D’autres secteurs innovent également, notamment l’assurance, où la blockchain simplifie les contrats et paiements, ainsi que l’énergie, avec des projets pilotes dédiés à la gestion décentralisée des réseaux électriques et à la traçabilité des énergies renouvelables. Le secteur bancaire s’intéresse lui aussi de près aux potentialités de la blockchain. Depuis 2024, Bank Al-Maghrib collabore avec des partenaires internationaux pour évaluer la faisabilité d’une monnaie digitale nationale (Central Bank Digital Currency, ou CBDC).

D’après un rapport officiel, l’institution mène actuellement des études d’impact et des expérimentations internes. Parallèlement, certaines banques commerciales explorent l’utilisation des smart contracts pour automatiser les financements participatifs et renforcer la traçabilité des transactions transfrontalières.

Un des projets les plus emblématiques est le développement du e-dirham, monnaie digitale nationale en cours d’étude par Bank Al-Maghrib.
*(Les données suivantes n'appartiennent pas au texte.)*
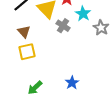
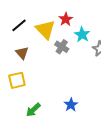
yellow square: (27, 52) -> (17, 80), moved

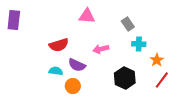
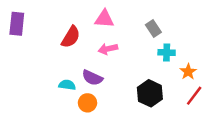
red semicircle: (59, 45) -> (71, 37), moved, turned -42
pink arrow: (101, 49) -> (108, 49), moved

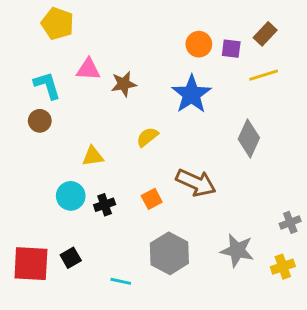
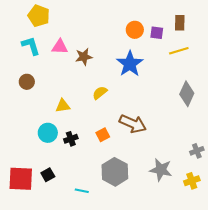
brown rectangle: (265, 34) -> (180, 23), turned -42
cyan L-shape: (47, 85) -> (31, 46), moved
gray diamond: (249, 138) -> (187, 94), moved

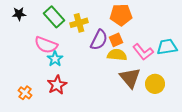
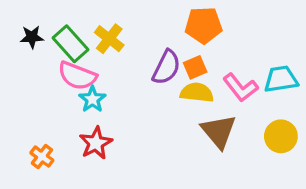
black star: (19, 14) -> (32, 37), moved
green rectangle: (54, 17) -> (71, 44), moved
yellow cross: (79, 23) -> (109, 39), moved, turned -36
yellow circle: (155, 84) -> (281, 136), moved

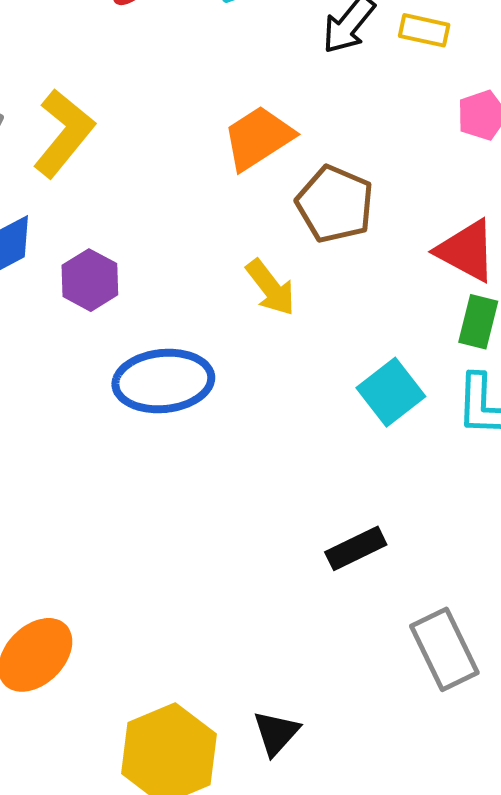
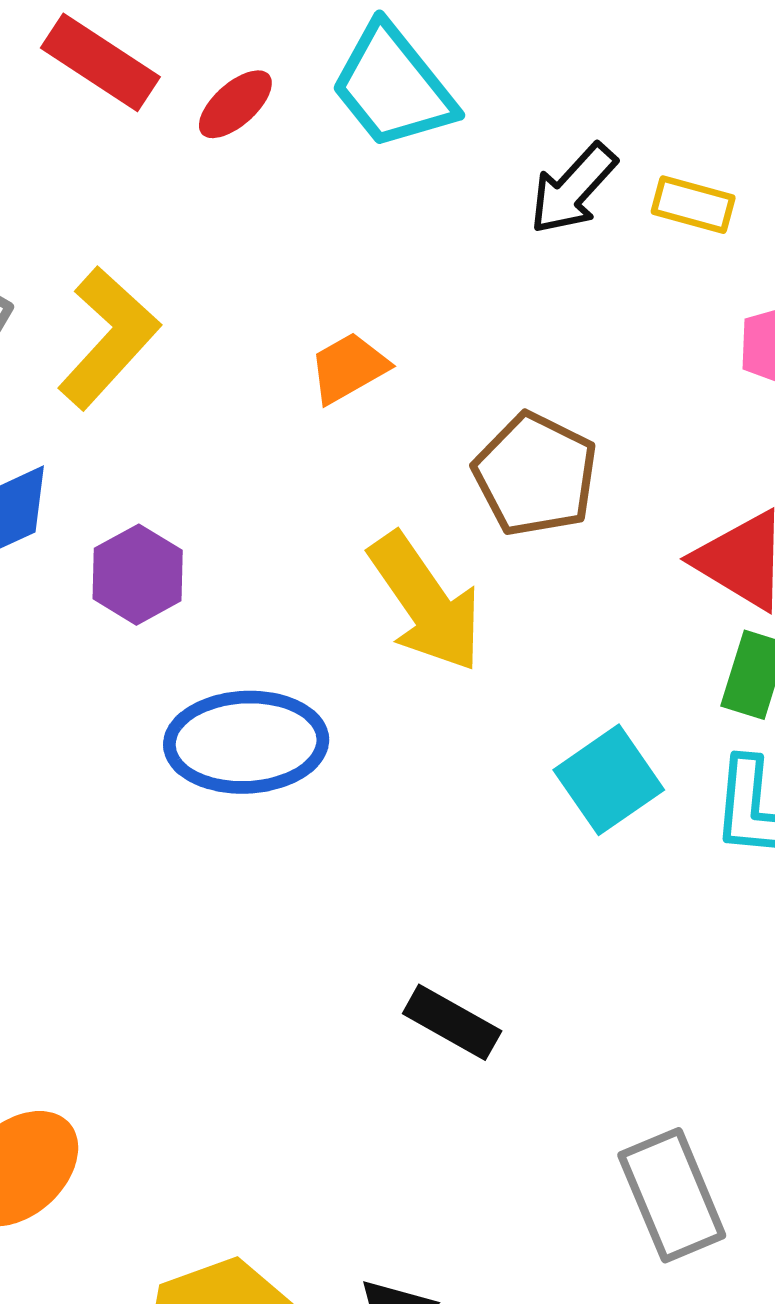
orange trapezoid: (258, 138) -> (349, 368), moved, size x0.7
yellow arrow: (271, 288) -> (426, 602), size x1.5
black rectangle: (356, 548) -> (452, 1022), moved, turned 52

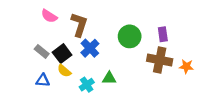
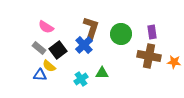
pink semicircle: (49, 16) -> (46, 27), moved
brown L-shape: (79, 25) -> (91, 28), moved
yellow semicircle: (64, 71) -> (49, 66), moved

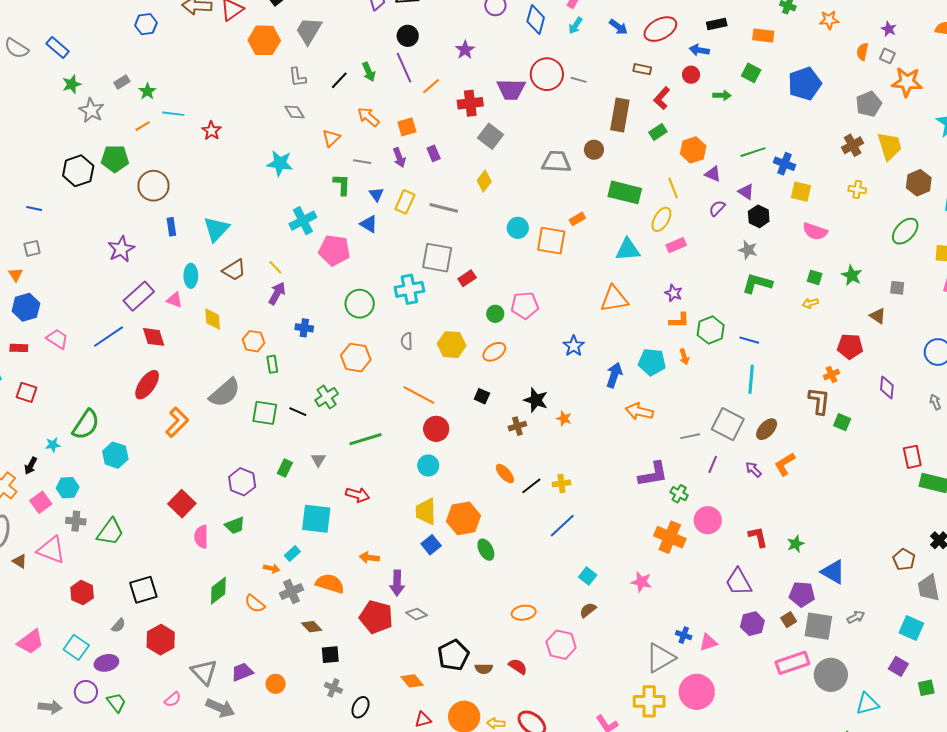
Cette initiative, alignée avec la tendance mondiale des CBDC (Central Bank Digital Currency), vise à moderniser le système de paiement, faciliter les transactions électroniques et renforcer l’inclusion financière.

 

Les défis à relever

Si les opportunités sont nombreuses, plusieurs défis freinent encore la généralisation de la blockchain au Maroc. Le premier est l’insuffisance de compétences spécialisées. Le pays doit investir massivement dans la formation et le développement de talents capables de maîtriser cette technologie complexe. Un autre obstacle est lié au cadre réglementaire. La blockchain évolue vite, mais la législation peine à suivre, notamment en matière de protection des données, de confidentialité et de responsabilité juridique.
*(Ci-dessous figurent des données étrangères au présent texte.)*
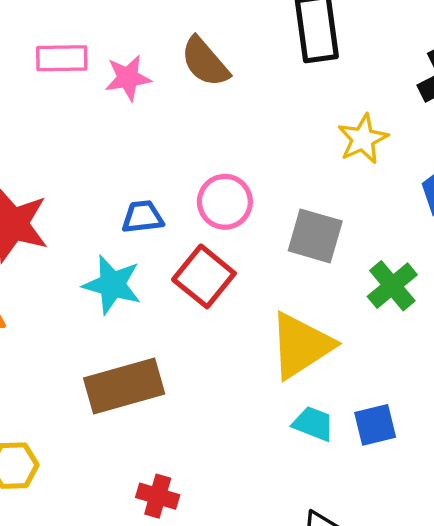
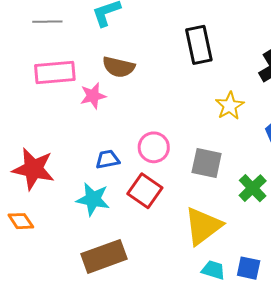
pink rectangle: (62, 58) -> (55, 72), size x1.4
brown semicircle: (205, 62) -> (119, 67), moved, turned -32
pink star: (128, 78) -> (93, 96), moved
blue square: (375, 425) -> (249, 268), turned 30

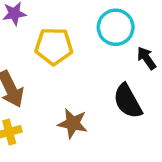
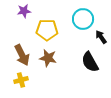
brown star: (73, 123) -> (48, 58), moved

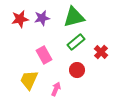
Sur le plan technique, la consommation énergétique des blockchains classiques - notamment celles reposant sur la preuve de travail (Proofof-Work) - demeure une source de préoccupation. Le Maroc, déjà engagé sur la voie d’un développement durable, devra privilégier des solutions plus sobres, à l’image de la preuve d’enjeu (Proof-of-Stake). Bien que cette dimension énergétique ne soit pas encore au cœur des débats nationaux, plusieurs experts, à l’instar de Sofiane Gadrim, appellent à un développement «durable, souverain et sécurisé» de la blockchain. Cela implique l’adoption de technologies à faible empreinte carbone, rompant avec les modèles énergivores popularisés par des réseaux comme le Bitcoin.